İnsanoğlunun hayatı bir su misali akar durur. Hiçbir zaman farkında olmayız fani dünyadaki zamanın nasıl geçtiğini. Dünyaya gözümüzü açtığımız anda bir adam görürüz karşımızda. Bize tebessüm ile bakan, sevgi ile sımsıkı sarılarak kucağına alan ve bizi gözünden bile kıskanan yüce dağ. O Dağ Babadır işte.
Hayatın her zerresinde ve ilklerini yaşadığımız anlarda hep karşımızda durur. Güvenli bir liman gibi bizi bağrına basan ulu bir dağdır Baba. Onun gözünde dünyaya geldiğimiz ilk günkü gibi bebek oluruz, hiç büyümeyiz işte. Yaşlansak bile Baba hep bizi çocuk görür işte.
Daha ilk adımlarımızda, ilk baba deyişimizde, okulumuzun ilk gününde hep o paha biçilmez baba vardır hayatımızın her zerresinde. Baba hayatımızın merkezindedir ve O da diğer babalar gibi, sorgusuz sualsiz seni seven tek adamdır. O emsalsiz dert ve gam yüklü kişi, dert babası, Babadır işte!
Ne kadar güzel değil mi baba diyebilmek? Onun işten gelişini sabırsızlıkla beklemek, gelince de büyük bir hasretle sarılmak baba kokusunu ciğerlerinde hissetmek ve ona sonsuz güvenmek. Ellerini hiç bırakmayacak biri var karşında, güvendiğin tek dağ babadır İşte!
Kimimiz bu Ulu Dağ’a kavuşmanın sevincini yaşarken, kimiz de aniden ayrılmanın hüznü ve kederini taşırız. Ben deniz de bu acıları yaşayan biri olarak dert ve ıstırap yüklüyüm. Çünkü bende O Ulu Dağ Babamdan kopmanın korkusunu yaşıyorum. Yüreğim babasızlık ve yalnızlık korkusu ile burkuluyor. Çünkü; O Ulu Dağ, 35 gündür yoğun bakımda çaresiz gibi görünen bir hastalığın pençesinde.
Hayatın bütün acımasızlıklarını ve çile dolu sorumluluklarını kendine dert edinen dertli Babam. Sevgiliye kavuşmanın vakti geldi mi ne? Geldi ise, ne mutlu sevgiliye kavuşmak. İman ile fani dünyada sevdiklerini bırakarak asıl sevgiliye kavuşmak. Biliyorum yolcu olarak geldiğimiz bu fani dünyada, sevgiliye iman ile kavuşmak büyük bir nimet. Ancak ben sensiz nasıl yaparım Babam? Emri hak vuku bulduğunda beni gurbete hep yalnız bıraktığın gibi yine yalnız bırakacaksın biliyorum Babam. Ben nasıl kalkarım, sensiz bu kadar ağır yükün altında Babam?
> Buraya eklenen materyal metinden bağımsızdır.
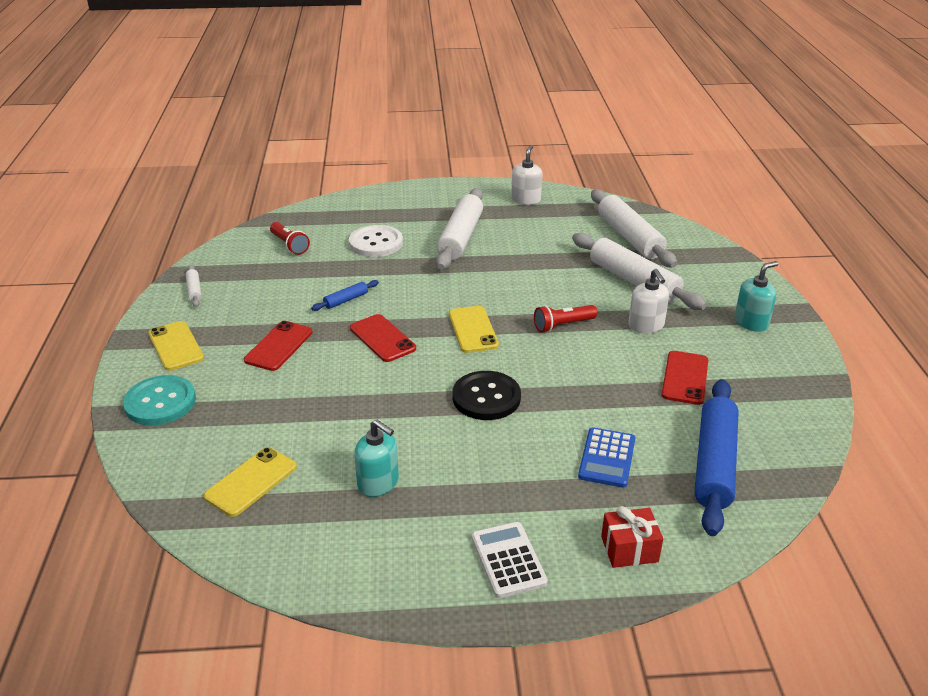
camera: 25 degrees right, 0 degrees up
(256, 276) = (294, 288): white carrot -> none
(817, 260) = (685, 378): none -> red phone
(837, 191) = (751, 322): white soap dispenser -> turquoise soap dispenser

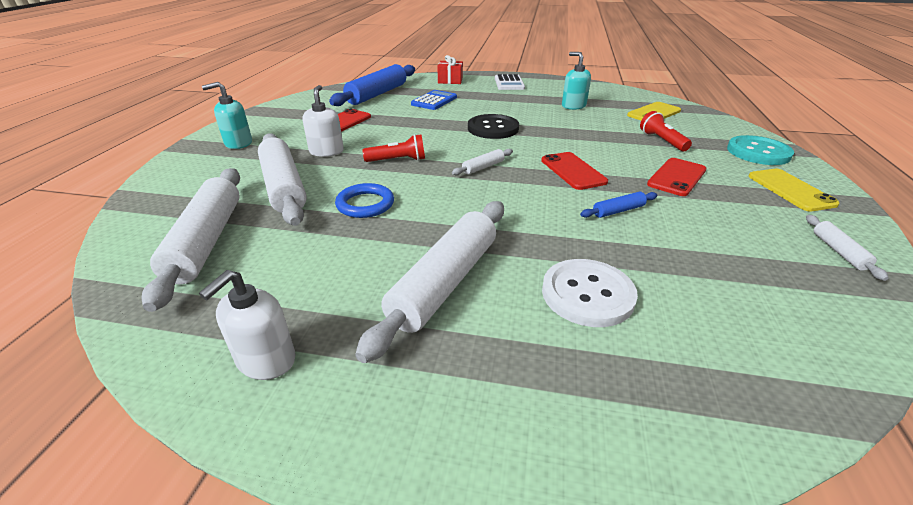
camera: 165 degrees left, 0 degrees up
(289, 245) = (744, 316): red flashlight -> red flashlight (662, 141)
(473, 329) = (483, 167): yellow phone -> white rolling pin
(551, 276) = (365, 204): none -> blue ring

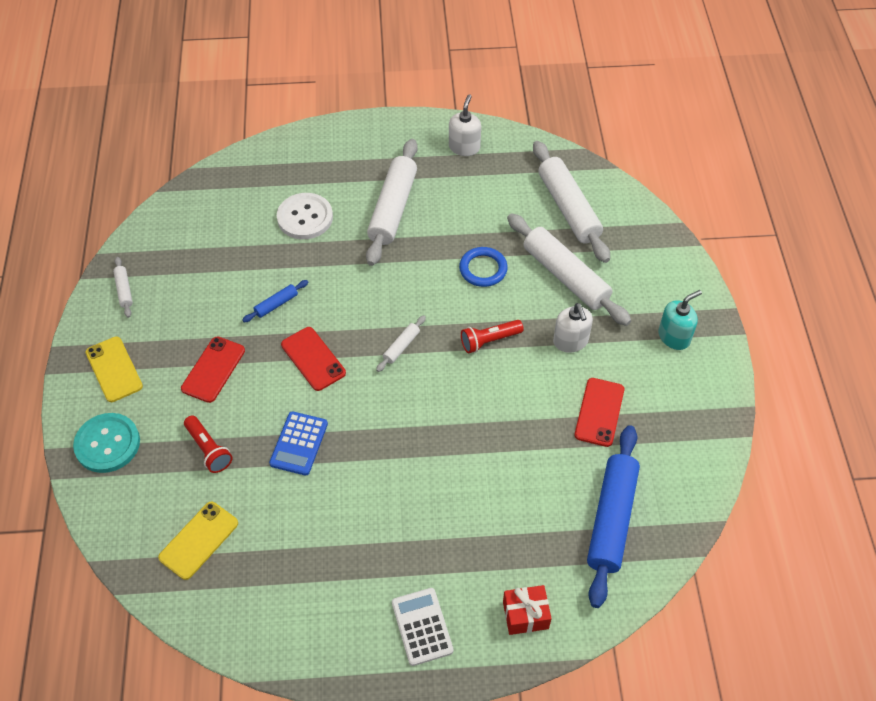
camera: 165 degrees right, 20 degrees up
(434, 101) = (516, 512): blue calculator -> blue calculator (299, 443)
(493, 128) = (411, 438): black button -> none
(573, 106) = (311, 542): turquoise soap dispenser -> none

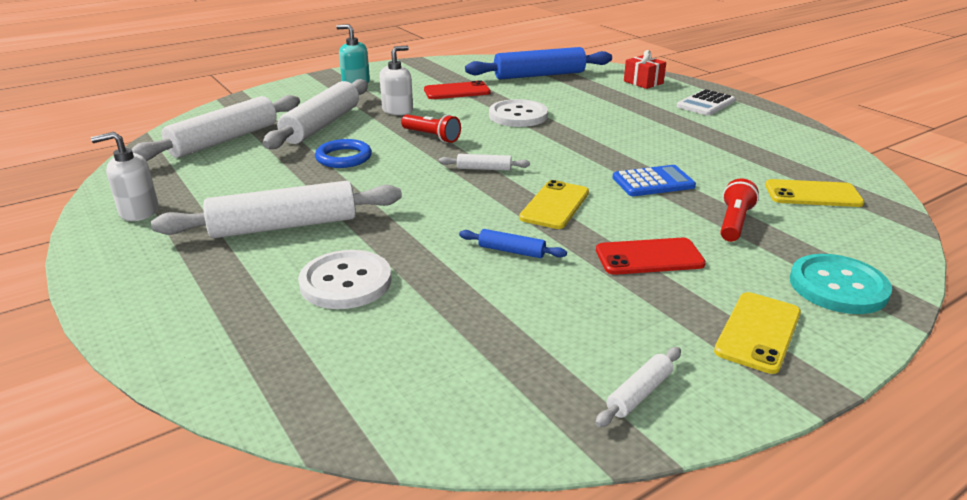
camera: 120 degrees left, 25 degrees down
(313, 359) = (554, 205): red phone -> yellow phone
(498, 429) = (518, 115): none -> white button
Sen yoğun bakımda yattığın şu saatlerde seni dua ile yad ediyorum Babam. Ve asıl sevgiliye yalvarıyor ve diyorum ki, Ey yumurtaya can veren Rabbim! Babam Ahmet Turan’a merhametin ve rahmetin ile muamele eyle! Onu iki cihan güneşi sevgiliye komşu eyle. Eğer emri hak vukuu bulacaksa, ona kabir suali ve azabı çektirme şehitler mertebesine ulaştır.Diye dua ediyorum Babam. Çaresiz Aziz’in elinde duadan başka birşey gelmiyor. Daha da çeresizleşiyorum Babam.
Günlerdir sen yoğun bakımda iken, ben de yoğun yalnızlığımla köşeme çekilip hep sensizliğime ağlıyorum Babam. Sensizliğe ve hasretine döktüğüm göz yaşlarımın şahidi klavyem Babam. Garip ve yalnız Babam. Fakirlik ve yokluğun bizi birbirimizden ayırdığı, bizi birbirimize hasret bıraktığı dünya işleri yüzünden girdiğimiz uykudan uyanma vakti geldi Babam. Bir masal gibi, su misali akıp giden ömürde ne kaldı geriye Babam?
Biliyorum bu yazdıklarımı duymuyor ve okumuyor olacaksın. Ama insanoğlu çaresizliğini ve yalnızlığını daha fazla gizleyemiyor işte Babam. Bende yıllardır içime gömdüğüm yalnızlığımı klavyem ile dertleşerek, senin yüzüne söyleyemediğim sana olan hasretimi satırlarımla duyurmak istedim Babam. Gün ayrılık günü, gün vedalaşma günü. Bir daha görüşmemek var. Hakkını helal et Babam.